The AT70 (can’t remember what the initials stood for!) was one in a series of panel based trainers we developed for training all sorts of aspects of aircraft systems for basic training, mainly maintenance. Most of them ended up at RAF Halton and Cosford but we did a couple of specials like this and another for Nuclear Electric to train switchgear operations, all based on the same general structure and standard components developed in house.
The one for Cardington was to train in the operation of mobile gas concentrators, which I believe were intended to be used on front line bases to provide oxygen and nitrogen for aircraft maintenance, by extracting the gasses from the air by some devilish process!!
The main panel shows the process of the concentration; all the lines lit up by moving LEDs showing flow, valves open and shut and pressures. The angled panel shows the variable controls that allow opening and closing all the system valves. The hardware was, I think based on industrial PC with loads of input and output cards for the switches and indicators.
I wasn’t involved in the theory of operation of the simulation, but developed the hardware to let the computer read all those knobs, light the lights and read the switches.
My only visit to Cardington was to do a repair.. which I can’t remember, and all those RAF stations all had a very similar look!

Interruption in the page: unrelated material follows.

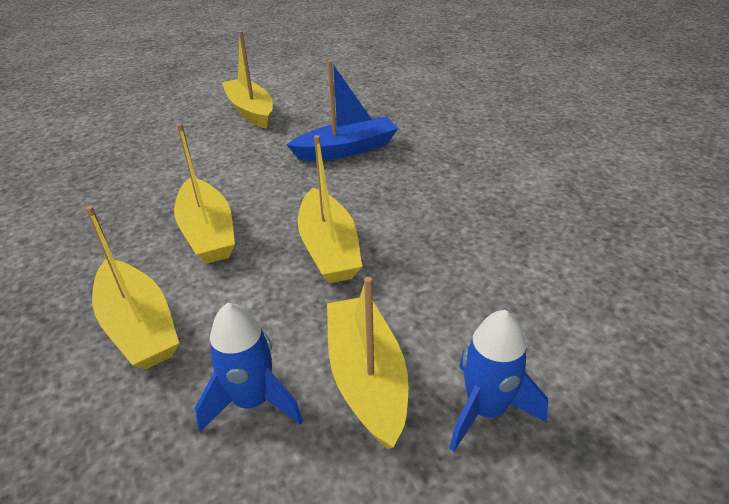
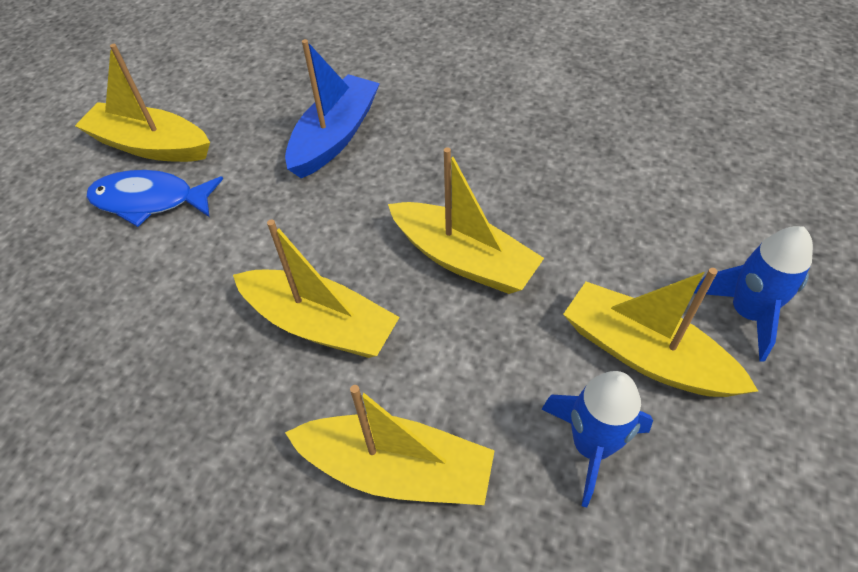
camera: 40 degrees left, 15 degrees up
none -> blue fish [86,170,223,227]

Most of the time a call out was because the simulation didn’t quite do what the real thing did under a specific set of circumstances; or the instructor had miss remembered a step.
All the trainers had self-tests so you could verify that each switch and dial and lamp was being driven by the computer correctly, so either the software was broke.. unlikely... or it was ‘finger problem’. But that would at least show the hardware, my side, was doing what it should and I could get back home and let the softies sort out the problem.
As for security and the rest of the site, I’m afraid I’ve no memory; it was an early start out from Cheltenham, fix the problem and drive back, grabbing a meal on the way home. These days they have a whole department to deal with maintenance! Most of the time there was no maintenance contract so any visits were ad hoc, and I must say the equipment was pretty reliable. What happened to it I’d love to know; there’s one of my Lynx helicopter trainers at the Middle Wallop museum now!! ”
Many thanks to Tim for giving us this insight. - Jane. Sept 2020.
Tim Holland - a visitor to RAF Cardington in the 90's.
The old Station HQ commonly known as the Shorts Building in 2019 on the day of the unveiling of the memorial stone to RAF Cardington in May 2019. The building is now home to a childrens centre and a small number of office units on the ground floor and private apartments on the upper floors
Shown above the trainer that Tim helped to design
The back of the modernised station HQ is shown to the right with the new Shortstown Lower School opened in 2013 adjacent.